WHAT YOU HAVE TO DO: Up to and including the line that contains "Fraktion. Diese sprach", write out every line of the entries exactly, beginning with the first. Omit the pictures.
START THE DATA
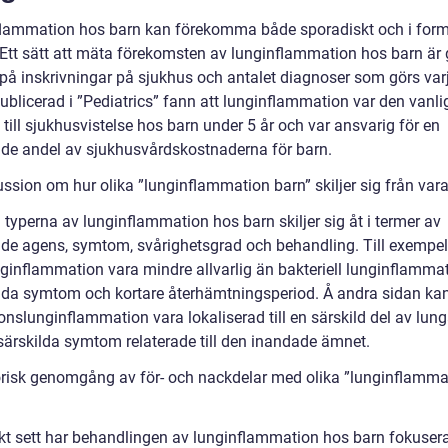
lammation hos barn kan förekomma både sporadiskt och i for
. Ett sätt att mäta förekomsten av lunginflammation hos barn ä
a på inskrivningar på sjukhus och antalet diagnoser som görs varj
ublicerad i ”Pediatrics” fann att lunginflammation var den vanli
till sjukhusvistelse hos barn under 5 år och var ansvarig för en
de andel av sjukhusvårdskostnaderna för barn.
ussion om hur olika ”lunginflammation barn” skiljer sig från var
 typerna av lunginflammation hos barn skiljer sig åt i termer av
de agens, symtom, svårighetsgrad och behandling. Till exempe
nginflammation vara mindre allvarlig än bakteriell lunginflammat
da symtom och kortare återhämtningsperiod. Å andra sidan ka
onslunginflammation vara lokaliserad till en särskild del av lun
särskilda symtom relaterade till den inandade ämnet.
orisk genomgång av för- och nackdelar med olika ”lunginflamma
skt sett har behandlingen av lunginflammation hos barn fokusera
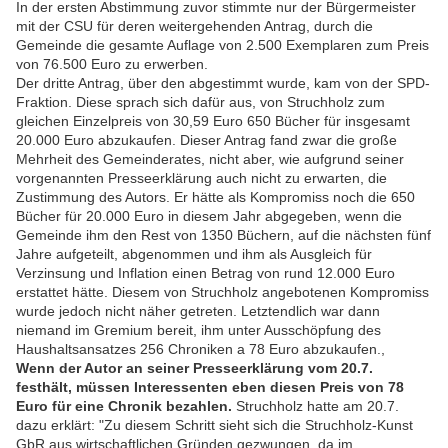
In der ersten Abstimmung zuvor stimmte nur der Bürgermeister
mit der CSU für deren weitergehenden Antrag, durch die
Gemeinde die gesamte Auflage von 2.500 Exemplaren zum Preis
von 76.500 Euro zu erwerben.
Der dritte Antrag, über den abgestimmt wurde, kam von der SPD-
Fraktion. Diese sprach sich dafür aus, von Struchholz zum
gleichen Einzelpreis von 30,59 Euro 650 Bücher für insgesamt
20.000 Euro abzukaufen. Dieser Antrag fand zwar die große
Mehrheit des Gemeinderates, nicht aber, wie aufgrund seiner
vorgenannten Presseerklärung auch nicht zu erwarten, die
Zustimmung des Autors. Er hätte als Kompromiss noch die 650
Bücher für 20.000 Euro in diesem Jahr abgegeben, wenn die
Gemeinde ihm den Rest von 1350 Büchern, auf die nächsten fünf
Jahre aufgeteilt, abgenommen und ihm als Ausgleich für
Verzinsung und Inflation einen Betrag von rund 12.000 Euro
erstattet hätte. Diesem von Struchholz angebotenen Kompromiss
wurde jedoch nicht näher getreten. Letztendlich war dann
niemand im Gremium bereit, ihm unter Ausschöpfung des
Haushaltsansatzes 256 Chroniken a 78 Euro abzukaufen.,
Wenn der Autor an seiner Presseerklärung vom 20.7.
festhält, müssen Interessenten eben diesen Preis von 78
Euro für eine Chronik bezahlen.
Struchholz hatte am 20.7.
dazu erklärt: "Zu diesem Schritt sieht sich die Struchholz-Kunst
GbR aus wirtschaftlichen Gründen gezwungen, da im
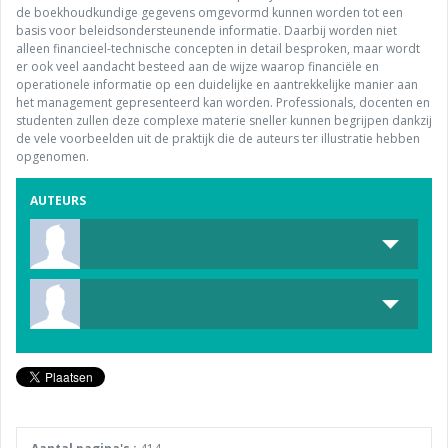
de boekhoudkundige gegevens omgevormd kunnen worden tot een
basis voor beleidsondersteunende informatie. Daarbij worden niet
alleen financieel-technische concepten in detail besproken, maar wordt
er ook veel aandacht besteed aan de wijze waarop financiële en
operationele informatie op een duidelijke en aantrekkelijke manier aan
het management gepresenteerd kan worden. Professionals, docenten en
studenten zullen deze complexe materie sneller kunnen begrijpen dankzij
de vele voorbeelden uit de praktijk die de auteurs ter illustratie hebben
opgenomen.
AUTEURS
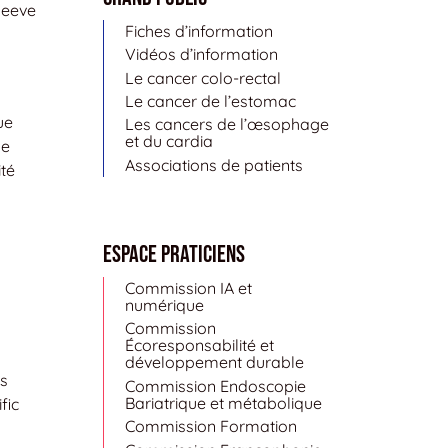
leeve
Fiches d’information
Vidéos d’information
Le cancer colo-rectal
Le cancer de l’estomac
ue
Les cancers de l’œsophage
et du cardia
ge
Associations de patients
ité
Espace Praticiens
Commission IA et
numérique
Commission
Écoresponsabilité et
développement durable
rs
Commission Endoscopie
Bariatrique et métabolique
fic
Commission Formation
END THE DATA
TASK ANSWER:
lammation hos barn kan förekomma både sporadiskt och i for
. Ett sätt att mäta förekomsten av lunginflammation hos barn ä
a på inskrivningar på sjukhus och antalet diagnoser som görs varj
ublicerad i ”Pediatrics” fann att lunginflammation var den vanli
till sjukhusvistelse hos barn under 5 år och var ansvarig för en
de andel av sjukhusvårdskostnaderna för barn.
ussion om hur olika ”lunginflammation barn” skiljer sig från var
 typerna av lunginflammation hos barn skiljer sig åt i termer av
de agens, symtom, svårighetsgrad och behandling. Till exempe
nginflammation vara mindre allvarlig än bakteriell lunginflammat
da symtom och kortare återhämtningsperiod. Å andra sidan ka
onslunginflammation vara lokaliserad till en särskild del av lun
särskilda symtom relaterade till den inandade ämnet.
orisk genomgång av för- och nackdelar med olika ”lunginflamma
skt sett har behandlingen av lunginflammation hos barn fokusera
In der ersten Abstimmung zuvor stimmte nur der Bürgermeister
mit der CSU für deren weitergehenden Antrag, durch die
Gemeinde die gesamte Auflage von 2.500 Exemplaren zum Preis
von 76.500 Euro zu erwerben.
Der dritte Antrag, über den abgestimmt wurde, kam von der SPD-
Fraktion. Diese sprach sich dafür aus, von Struchholz zum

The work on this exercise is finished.